Emma Kurtzman (Natalie Portman) and Adam Franklin (Ashton Kutcher) meet as 14-year-olds at Camp Weehawken, where Adam makes an awkward (and crass) pass that Emma turns down. Later, they run into each other at a frat party at Adam’s college, but even that moment slips away. It’s not until they get reacquainted again in Los Angeles, where Emma’s doing her residency at a hospital and Adam is working on a Glee-like TV show, that they finally become friends ... with benefits. Adam’s eager to date, but Emma’s not up for anything more than casual sex. Or is she?
Is it any good?
The set-up is standard issue and lacking in conflict, the dialogue hokey. Cliches are everywhere, including one particularly aggravating scene that has Portman’s character stuffing her face with donut holes after a romantic disappointment while listening to songs with Significance (with a capital S, naturally). Must every romcom include a scene in which women ease their heartache by overeating?
Yet NO STRINGS ATTACHED is surprisingly entertaining. Like the role or not, Portman commits to Emma, and we, in turn, commit to her. (Not so much with Kutcher’s Adam, though he’s not terrible.) The rest of the ensemble -- Mindy Kaling, Greta Gerwig, Kevin Kline, and Lake Bell -- is also impressive; they're a ridiculously talented bunch who make the usual supporting-cast peccadilloes amusing. It’s also refreshing to have the female character as the one who’s commitment-phobic, while the guy sits around waiting for his phone to ring (or ping with a text, as they do these days). All of these pluses distract from the film’s flaws, but you may still ultimately have trouble forgiving them.

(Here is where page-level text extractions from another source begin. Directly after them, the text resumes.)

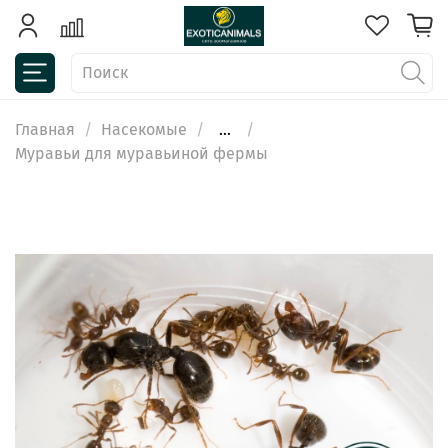
Главная
Насекомые
...
Муравьи для муравьиной фермы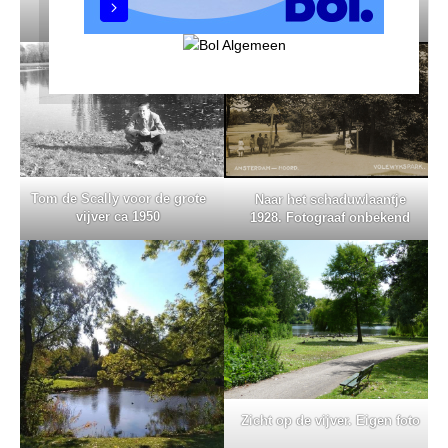
Zo lag ‘ie. Eigen foto’s uit
raam Adelaarsweg
raam Adelaarsweg
Tom de Scally voor de grote
Naar het schaduwlaantje
vijver ca 1950
1928. Fotograaf onbekend
Zicht op de vijver. Eigen foto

Families can talk about...
Families can talk about the idea of a "friends with benefits" relationship. What messages does that kind of arrangement convey about love and commitment? Parents, talk to your teens about your own values when it comes to dating and relationships.
What's the appeal of romantic comedies? Although they tend to follow the same predictable formula, they remain popular. Why do you think that is?